Around the town you can see graffiti art by Gamlet Zinkivskyi. Before the war his work wasn’t political at all, but now it generally has a message. He attends events, and accepts awards, and some fellow artists consider him to have lost his touch. This piece, as you might guess, encourages people to donate blood.

Sashko was determined to find breakfast on a point of principle, and he did find one local place but it didn’t have a bathroom so it was necessary to resort to Lviv Croissants, which is basically Subway. And you can buy this…

That is a tuna croissant. WHAT? Sashko explained that croissants are regarded here a bit like bagels: you can put anything on them. I’m not convinced, but possibly that’s cultural blinkers. The croissant had sesame seeds on it, too. But I bravely consumed it, as I am here to penetrate those dark secrets of wartime Ukraine of which no innocent Westerner can conceive. 

The cafe also had a Post-It board. Written in a mixture of Ukrainian, Russian and English, this is fifty per cent standard messages – ‘I love Kharkiv’, ‘The best café in town’, ‘Coffee and croissant, please’ – and fifty per cent ubiquitous Ukrainian defiance: ‘Glory to Ukraine’, ‘Crimea is Ukraine’, ‘Together we will win’, ‘They don’t want to create their own happiness, they want to debilitate us.’ ‘Mariupol is Ukraine – we will win!’

Around the town there are landmarks, of the traditional kind and the war kind.

This set of buildings is just offices, but it’s impressive in its multiplicity.

The statues are cocooned, waiting for a better time. Ukraine’s national poet, Taras Shevchenko, is under there.

These are in a children’s playground next to the Slovo (‘Word’) Building, where writers and artists were allocated accommodation in the Soviet 1920s and 30s.

The fox is clearly from fairy tales, but the woman with watermelons baffled even Sashko.
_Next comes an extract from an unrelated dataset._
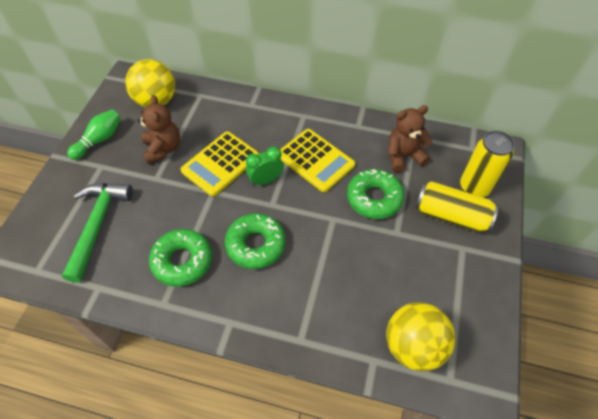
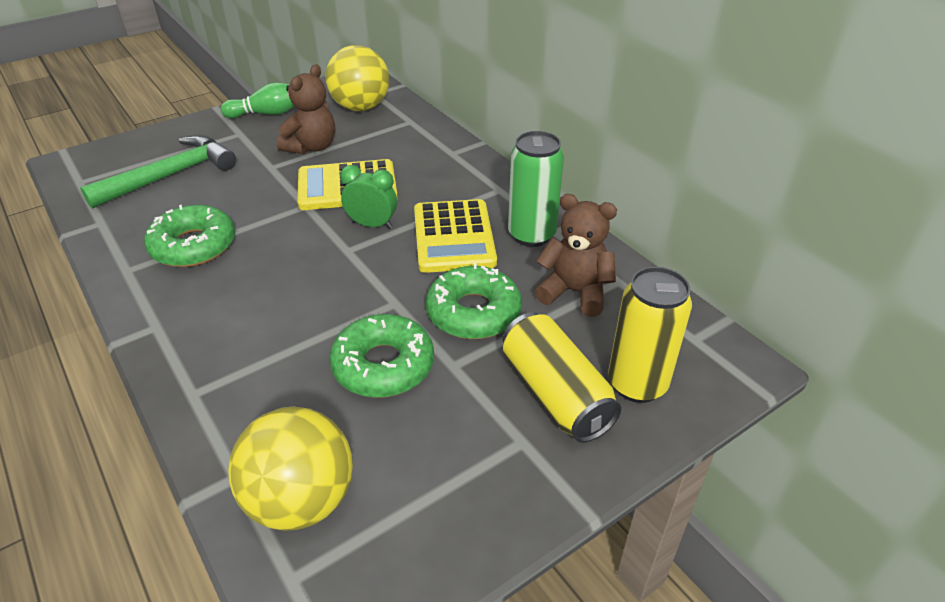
camera: 40 degrees right, 15 degrees down
(255, 245) = (278, 275): green donut -> green donut (383, 365)
(350, 135) = (531, 235): none -> green can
Maybe she’s associated with Kherson oblast, as watermelons are grown there.

Slovo itself suffered minor damage from shelling. And the original inhabitants were all arrested en masse under Stalin in the late 1930s, and then deported or killed. This was so comprehensive that they are now known collectively as the Executed Renaissance.

Kharkiv was a good place to set the reality of the bombardment across Ukraine in context, as its level of attrition sits between that of occupied cities and those largely unaffected. Reports about the ‘total destruction’ of Mariupol, and now the cities in the east that are the subject of protracted pitched battles, are absolutely true, but media coverage of cities that are affected but not destroyed is misleading. As Zaporizhzhia is so close to the front line and has been shelled, I expected to learn that it had been hit more than twice. And in central Kharkiv I expected to see damage at every turn, even though the city was whole and functioning.

In fact, I saw far more bank branches than I did directly shelled buildings, but no traveller is going to write about that, paid journalist or not. It just wouldn’t interest anyone. So people looking in from outside are always going to get a distorted picture of the primacy of physical damage over psychological damage. Not many residents of Kharkiv have been killed, but they have to walk amid the wailing sirens on streets flanked by blank beige.